A Comissão Mista do Congresso Nacional criada para examinar a Medida Provisória nº 1323, de 2025, que alterou regras do seguro defeso para a pesca artesanal, aprovou, no dia 25 passado, por unanimidade, o Parecer que apresentamos na qualidade de relator da matéria. Essa MPV foi publicada pelo governo Lula para tentar barrar de vez as fraudes ainda observadas no programa, em prejuízo dos verdadeiros pescadores artesanais e dos princípios que regem a administração pública.
Em última instância o seguro defeso constitui uma contrapartida da sociedade para o serviço ambiental prestado por essas trabalhadoras e trabalhadores que paralisam suas atividades durante alguns meses do ano para possibilitar a reprodução das espécies pesqueiras. Para além de um relevante serviço ambiental, trata-se, também, de contribuição inestimável para a segurança alimentar da nossa população. Por essas e outras razões considero, no mínimo, controverso, o tratamento formal do seguro defeso como um seguro-desemprego.
A relatoria da MPV proporcionou ao nosso a oportunidade de luta por direitos para esse segmento social com o qual mantenho relações históricas. Estamos falando de 1.5 milhão de pescadores e pescadoras no Brasil, dos quais, quase 30% localizados no estado do Pará, que buscam a garantia plena do acesso ao seguro defeso com algum nível de conforto nas relações com as instituições públicas que operam o programa.
Admito ter sido um trabalho desafiador a obtenção de um texto para o projeto de lei de conversão, que integrou o nosso Relatório, com capacidade de conciliar interesses e perspectivas os mais diversos.
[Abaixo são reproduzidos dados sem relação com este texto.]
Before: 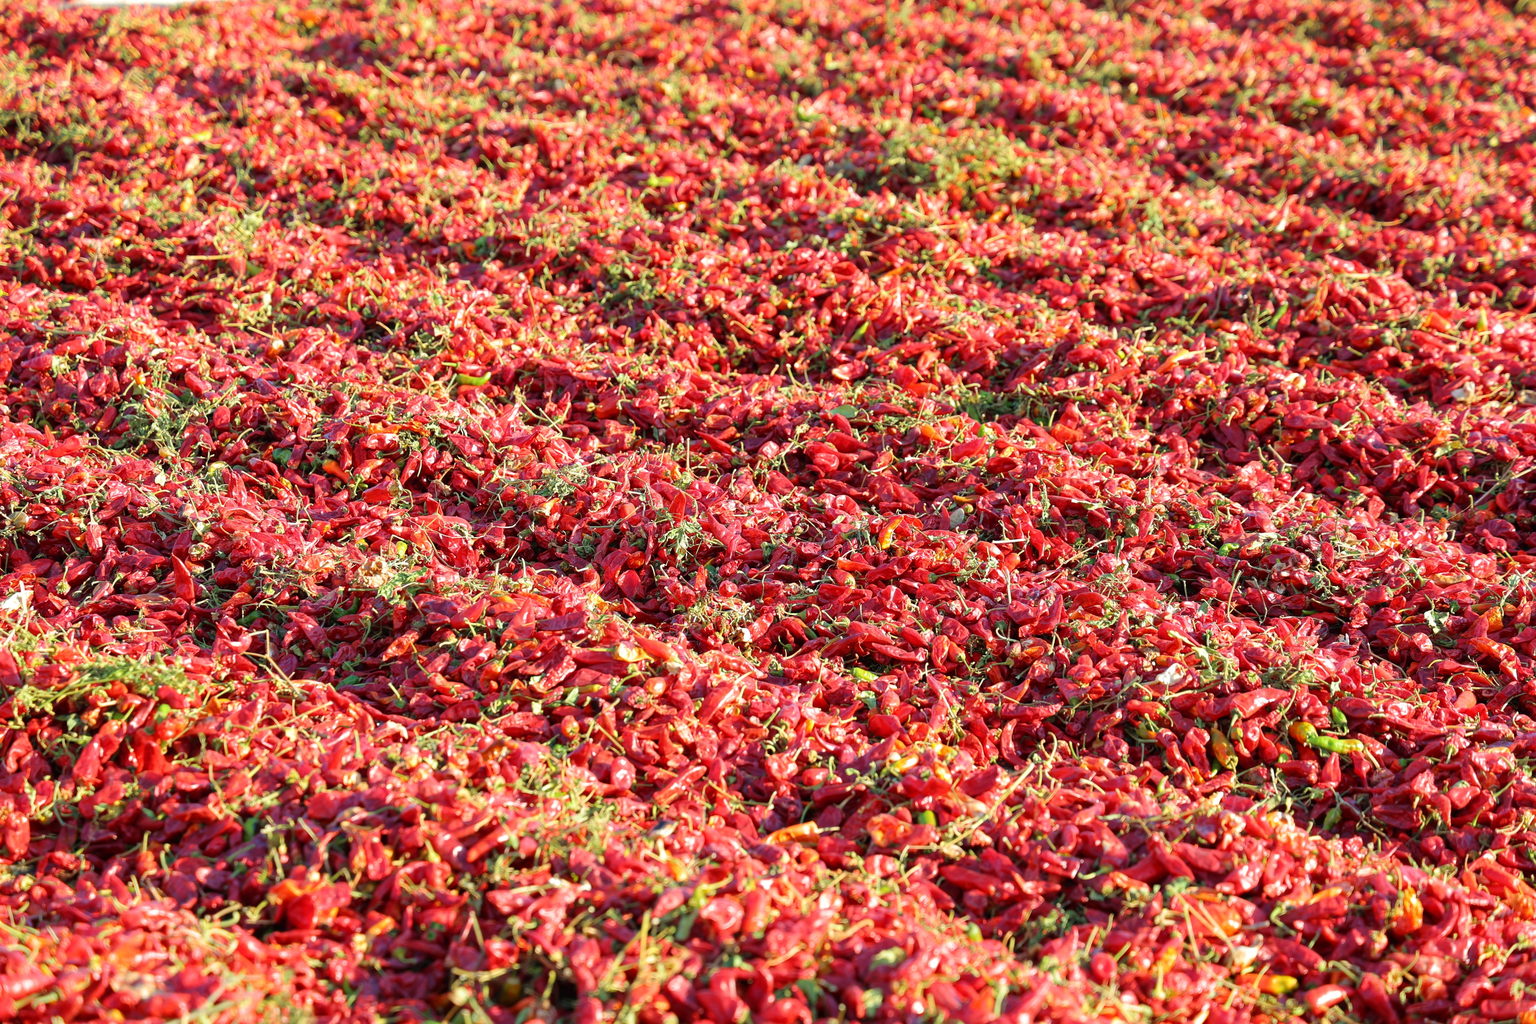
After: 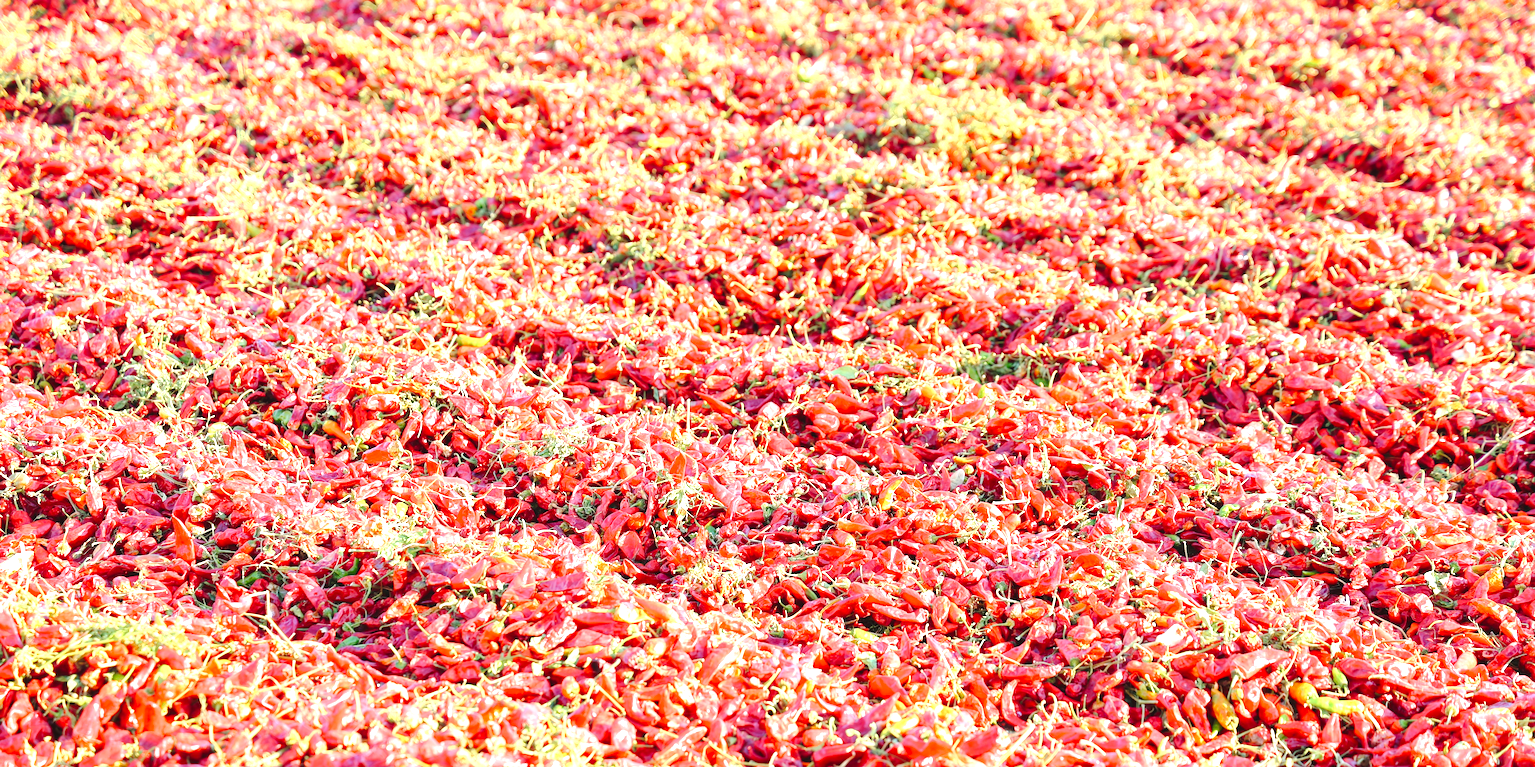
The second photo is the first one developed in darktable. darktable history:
tone curve: curves: ch0 [(0, 0) (0.003, 0.039) (0.011, 0.041) (0.025, 0.048) (0.044, 0.065) (0.069, 0.084) (0.1, 0.104) (0.136, 0.137) (0.177, 0.19) (0.224, 0.245) (0.277, 0.32) (0.335, 0.409) (0.399, 0.496) (0.468, 0.58) (0.543, 0.656) (0.623, 0.733) (0.709, 0.796) (0.801, 0.852) (0.898, 0.93) (1, 1)], preserve colors none
vibrance: on, module defaults
exposure: black level correction 0, exposure 2.088 EV, compensate exposure bias true, compensate highlight preservation false
crop: top 3.857%, bottom 21.132%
Foram muitas horas de diálogos com entidades de pescadores, setores do governo e com parlamentares da Câmara e do Senado.
Em que pese as dificuldades, que são normais, a determinação do presidente Lula em apoio aos pescadores artesanais foi fundamental para a convergência em torno de um texto que acrescentou aos dispositivos de combate à fraude previstos na Medida Provisória, condições para a facilitação e ampliação do acesso ao seguro defeso e a outros direitos pelos pescadores.
Podemos destacar entre os principais avanços presentes no texto aprovado: 1) o passivo de 2025 do seguro defeso (valores não pagos) serão pagos neste ano, no prazo de trinta dias após a regularidade do pescador com as regras do programa; 2) a partir dessa Lei o seguro defeso deverá ser pago durante o próprio período de defeso; 3) as entidades representativas dos pescadores artesanais poderão, com a autorização do Ministério do Trabalho, ajudar os pescadores artesanais nos processos de habilitação ao acesso e a todas as outras exigências pelo programa; 4) com essas atribuições, teremos representantes, no CODEFAT, das entidades dos pecadores artesanais das cinco grandes regiões do país, participando das discussões afetas ao tema do seguro defeso; 5) serão criadas unidades móveis do Ministério do Trabalho e de outras instituições parceiras que passarão a cumprir papel essencial para a ajudar no acesso a esse benefício, principalmente pelos pescadores em lugares longínquos, sem infraestrutura de internet e outras limitações; 6) está claro que a inscrição no CadÚnico para o acesso ao seguro não requer limite de renda na atividade da pesca; 7) quando houver exclusão de pescadores do seguro por inconsistência cadastral ou falha biométrica, haverá canal específico de revisão em prazos sumários; 8) um avanço substancial na provável legislação será a equiparação dos pescadores artesanais aos assentados de reforma agrária no acesso ao crédito no âmbito do Pronaf; 9) o requerimento de habilitação e documentos dos ´pescadores ao Ministério do Trabalho e Emprego ou à entidade parceira, poderá ser feita de forma presencial ou por meios digitais; 10) demanda estruturante dos pescadores foi incorporada com o reconhecimento das comunidades e territórios tradicionais pesqueiros.
Em resumo, creio que para as pescadoras e pescadores artesanais do Brasil, a futura legislação significará um divisor histórico para uma escalada de conquista de direitos materiais e de cidadania que rompem com grande parte dos gargalos enfrentados pela categoria. Para o nosso mandato foi uma honra mediar as conquistas.